Two of them, namely Father Caetano Francisco Couto and Jose Antonio Gonsalves travelled to Portugal to plead their case in the court in Lisbon but failed to get any justice in this matter. They returned to Goa and influenced by the spirit of liberty and equality going on in Europe they plotted to lead a revolution to overthrow the Portuguese government in Goa.
The number of conspirators grew with some in the army joining in, many of them disgruntled by the suffering caused by overbearing Portuguese overlords. The plotters almost succeeded but for the fact that some of them decided to squeal to the Archbishop and Governor General of the times. The proposed coup came to a tragic end. The Portuguese authorities read any talk of freedom as treason against the Queen of Portugal and cracked down on the conspirators most brutally and savagely.
A total of 47 people were caught and imprisoned. Fourteen were priests and these included the chief rebel Father Caetano Francisco do Couto and Joao Baptista Pinto, 12 soldiers among which one was captain, four lieutenants and the rest corporals. Amongst the latter was Manoel Caetano Pinto of Candolim, lieutenant of the Ponda legion, his cousin Manoel Pinto of Saligao, a civilian. One sole Hindu, Narba Naique, the Dessai of Ponda was also put in prison.
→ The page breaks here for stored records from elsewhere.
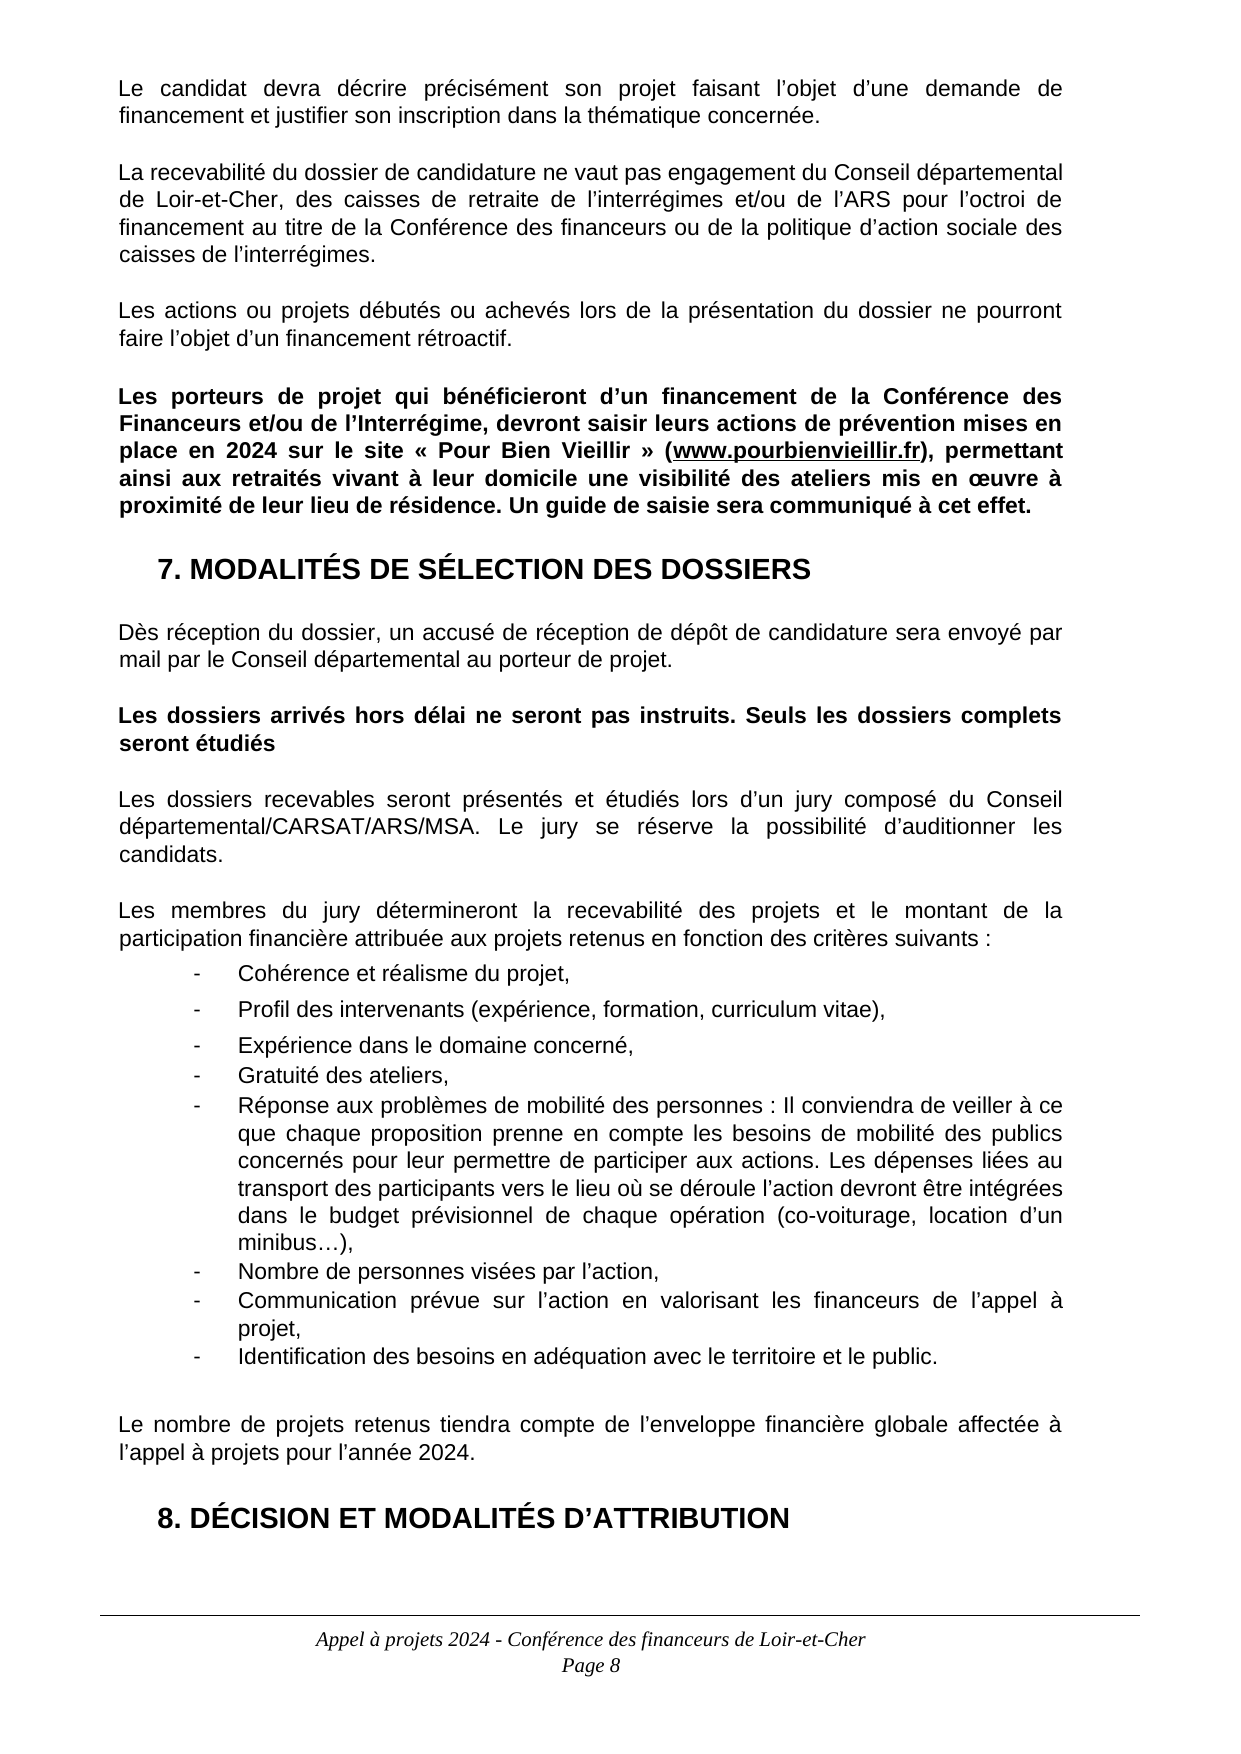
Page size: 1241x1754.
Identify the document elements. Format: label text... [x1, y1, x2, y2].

text La recevabilité du dossier de candidature ne vaut pas engagement du Conseil départemental de Loir-et-Cher, des caisses de retraite de l’interrégimes et/ou de l’ARS pour l’octroi de financement au titre de la Conférence des financeurs ou de la politique d’action sociale des caisses de l’interrégimes. [118, 159, 1063, 267]
list Expérience dans le domaine concerné, [193, 1032, 1063, 1059]
list Identification des besoins en adéquation avec le territoire et le public. [193, 1342, 1063, 1370]
list Réponse aux problèmes de mobilité des personnes : Il conviendra de veiller à ce que chaque proposition prenne en compte les besoins de mobilité des publics concernés pour leur permettre de participer aux actions. Les dépenses liées au transport des participants vers le lieu où se déroule l’action devront être intégrées dans le budget prévisionnel de chaque opération (co-voiturage, location d’un minibus…), [193, 1091, 1063, 1256]
text Les dossiers arrivés hors délai ne seront pas instruits. Seuls les dossiers complets seront étudiés [118, 702, 1063, 756]
subtitle 8. DÉCISION ET MODALITÉS D’ATTRIBUTION [157, 1501, 1062, 1534]
text Les actions ou projets débutés ou achevés lors de la présentation du dossier ne pourront faire l’objet d’un financement rétroactif. [118, 297, 1063, 351]
list Communication prévue sur l’action en valorisant les financeurs de l’appel à projet, [193, 1286, 1063, 1341]
text Le candidat devra décrire précisément son projet faisant l’objet d’une demande de financement et justifier son inscription dans la thématique concernée. [118, 75, 1063, 129]
list Gratuité des ateliers, [193, 1061, 1063, 1089]
text Le nombre de projets retenus tiendra compte de l’enveloppe financière globale affectée à l’appel à projets pour l’année 2024. [118, 1411, 1063, 1465]
list Nombre de personnes visées par l’action, [193, 1257, 1063, 1285]
text Les porteurs de projet qui bénéficieront d’un financement de la Conférence des Financeurs et/ou de l’Interrégime, devront saisir leurs actions de prévention mises en place en 2024 sur le site « Pour Bien Vieillir » (www.pourbienvieillir.fr), permettant ainsi aux retraités vivant à leur domicile une visibilité des ateliers mis en œuvre à proximité de leur lieu de résidence. Un guide de saisie sera communiqué à cet effet. [118, 383, 1063, 518]
text Les membres du jury détermineront la recevabilité des projets et le montant de la participation financière attribuée aux projets retenus en fonction des critères suivants : [118, 897, 1063, 951]
text Les dossiers recevables seront présentés et étudiés lors d’un jury composé du Conseil départemental/CARSAT/ARS/MSA. Le jury se réserve la possibilité d’auditionner les candidats. [118, 786, 1063, 867]
subtitle 7. MODALITÉS DE SÉLECTION DES DOSSIERS [157, 552, 1062, 586]
text Dès réception du dossier, un accusé de réception de dépôt de candidature sera envoyé par mail par le Conseil départemental au porteur de projet. [118, 619, 1063, 673]
list Profil des intervenants (expérience, formation, curriculum vitae), [193, 996, 1063, 1023]
list Cohérence et réalisme du projet, [193, 959, 1063, 988]
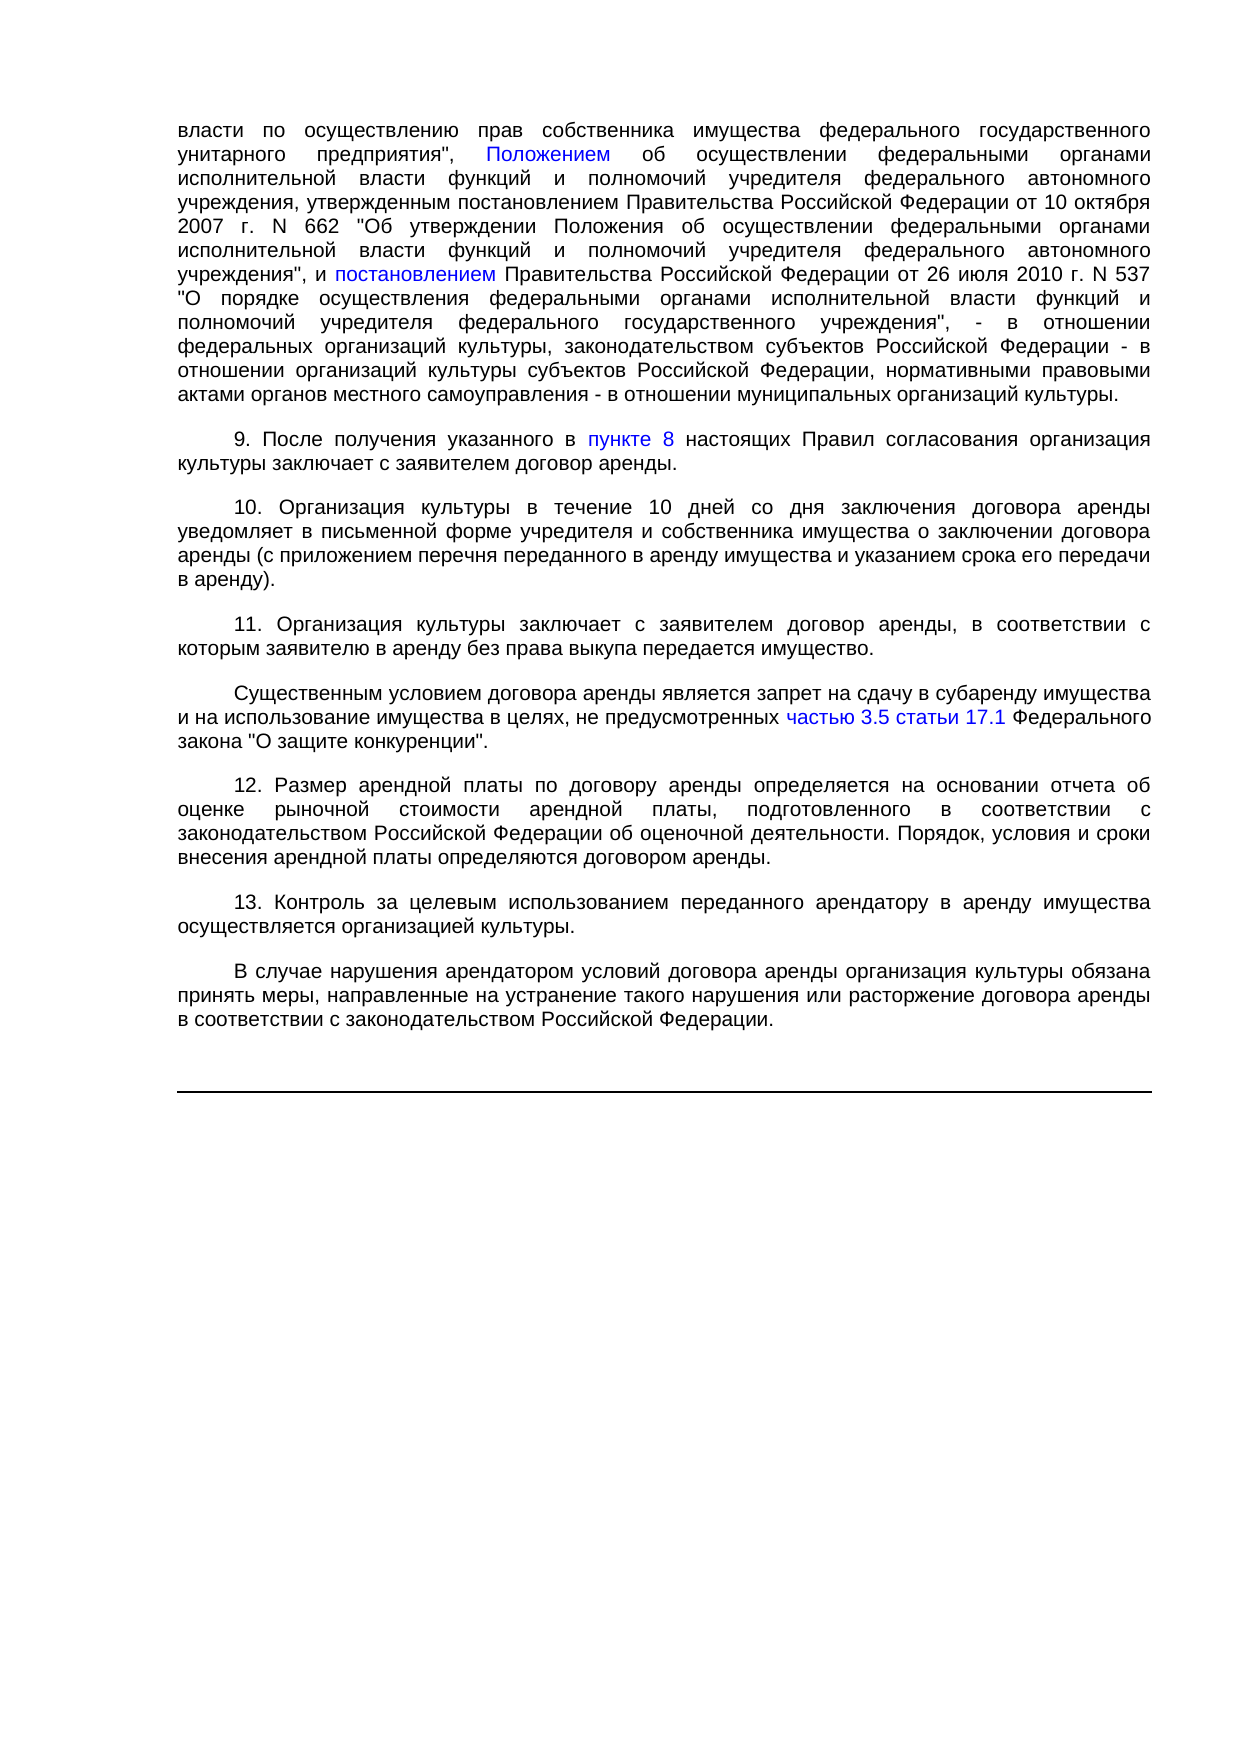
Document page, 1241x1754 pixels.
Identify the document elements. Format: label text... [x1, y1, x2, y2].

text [177, 118, 1152, 406]
text В случае нарушения арендатором условий договора аренды организация культуры обязана принять меры, направленные на устранение такого нарушения или расторжение договора аренды в соответствии с законодательством Российской Федерации. [177, 959, 1152, 1031]
text Существенным условием договора аренды является запрет на сдачу в субаренду имущества и на использование имущества в целях, не предусмотренных частью 3.5 статьи 17.1 Федерального закона "О защите конкуренции". [177, 681, 1152, 752]
text 12. Размер арендной платы по договору аренды определяется на основании отчета об оценке рыночной стоимости арендной платы, подготовленного в соответствии с законодательством Российской Федерации об оценочной деятельности. Порядок, условия и сроки внесения арендной платы определяются договором аренды. [177, 773, 1152, 869]
text 9. После получения указанного в пункте 8 настоящих Правил согласования организация культуры заключает с заявителем договор аренды. [177, 426, 1152, 474]
text 11. Организация культуры заключает с заявителем договор аренды, в соответствии с которым заявителю в аренду без права выкупа передается имущество. [177, 612, 1152, 660]
text 13. Контроль за целевым использованием переданного арендатору в аренду имущества осуществляется организацией культуры. [177, 890, 1152, 938]
text 10. Организация культуры в течение 10 дней со дня заключения договора аренды уведомляет в письменной форме учредителя и собственника имущества о заключении договора аренды (с приложением перечня переданного в аренду имущества и указанием срока его передачи в аренду). [177, 495, 1152, 591]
After lengthy trials some were sentenced to the galleys or deported to Portugal for a 20-year prison sentence, while 15 of the unluckiest and lowly were hanged, drawn and quartered in Panaji, with heads of some of the “traitors” or justice seekers (depending on how you perceive it) chopped off, mounted on stakes and propped up in public to serve as a deterrent to other would be revolutionaries. After 18 years in prison some priests were freed and returned to Goa to tell their story to their countrymen and the world. Ringleader Father Caetano Francisco do Couto, it is said, feigned lunacy when he was interrogated and was sent to the convent of S Francisco da Cidade, for medical surveillance and finally interned in the tower of S Juliao da Barra. Such is the fascinating history of Goa, colonial times, which lasted for more than 450 years.